After broadcasting his first portion of the story, Ainsley has a creepy feeling someone is watching him on his late night stroll back home. He's later awoken from his sleep later that night by a phone call. On the other end of the line is a little boy, who doesn't seem too happy with the radio host's latest story. "I would prefer you to go no further with it," says the child, "It troubles me a great deal." Ainsley suspects the voice on the other line isn't actually a little boy, but an adult impersonating one playing a prank. His second segment of the story in the studio is beset with problems as Ainsley cannot get out a single line without stuttering, shaking and being overwhelmed by the feeling that he's being smothered. However, one of his co-workers insists it all came out as smooth as silk and no one has phoned in to complain.
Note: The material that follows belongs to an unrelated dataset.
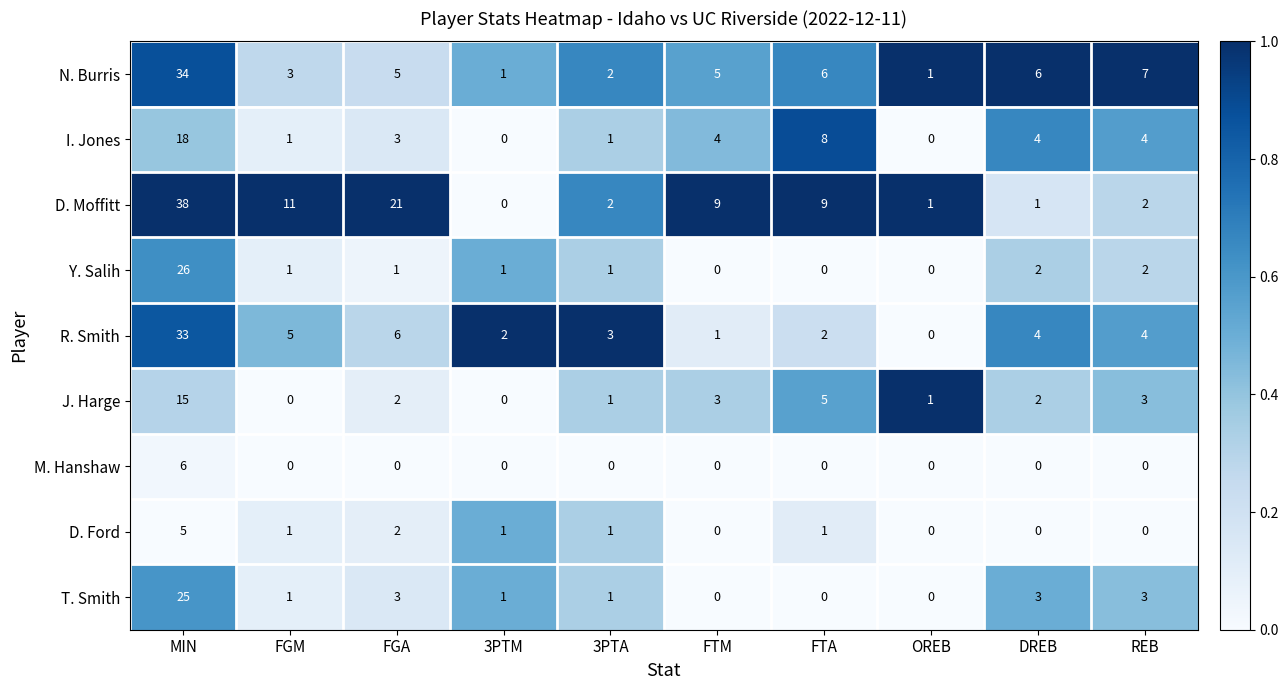

What is the greatest value displayed?

38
In an attempt to prevent was had happened the night before, Ainsley takes his telephone off the hook before bed... but a child can still loudly be heard singing through the receiver, forcing the frightened radio host to hang up and then answer the next incoming call...






This deceptively simple set-up opens up many different possibilities. The child's voice haunting our protagonist may be a disgruntled viewer, or a ghost who tuned into his broadcast, or perhaps the vengeful character Ainsley himself created somehow miraculously materializing in the real world. Or it may even be that living a loner's existence outside of work and telling ghost stories for a living are finally taking their toll on Ainsley's mental state. By the end we, just like those back in the day listening to radio dramas, have to use our own imaginations to fill in the blanks. There's plenty of interesting subtext going on here under the surface, especially how the two earliest methods used for impersonal communication simultaneously manage to enlighten and isolate us. At work, Ainsley is the voice, the storyteller and in control of what goes out, what is heard by others and ultimately even how his words affect others. Out in the real world, things aren't quite as controlled as they are in his tidy recording booth as Ainsley's telephone is the response he can't ignore from anyone with an opinion about what he's putting out into the world. The many close-up shots of telephones and microphones throughout are hardly coincidental.
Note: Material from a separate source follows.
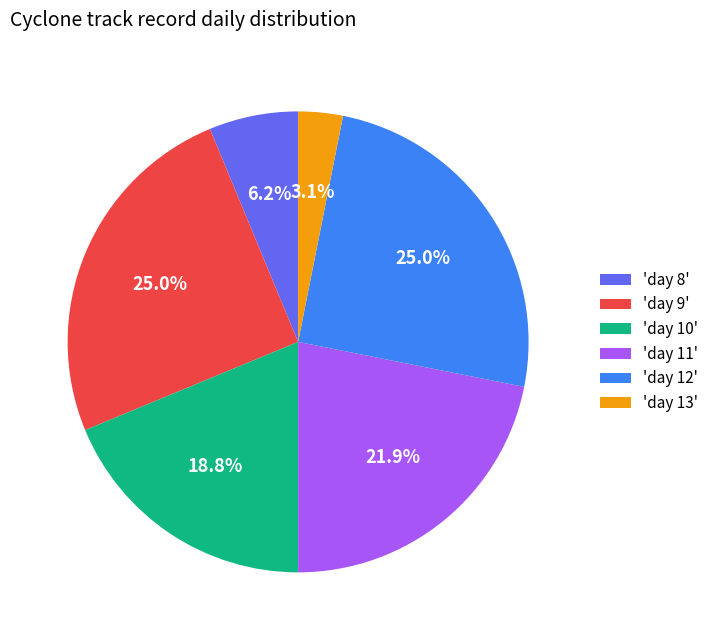

How much of the chart is everything except 'day 11'?

78.1%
Produced in Ireland and shot on 16mm for peanuts, this is a very-well-done short and very much in tune with those great BBC "Ghost Stories for Christmas" and other similar TV specials from the 70s. I've really grown to love these things over the years and especially love what they stand for: no glossy, needless distractions or self-indulgent pretensions, just solid performances from a small cast, good multi-layered storytelling and simple but effectively-elicited chills with a little food for thought thrown in there as well. To date, this is the only script credit from renowned film critic, biographer and writer David Thomson. It not only played on BBC TV, but also was selected for screening at both the London Film Festival and the Chicago International Film Festival; taking home top prize at the latter in their short fiction category, There's no official VHS or DVD release for this one that I know of, but it's well worth watching if you can find it.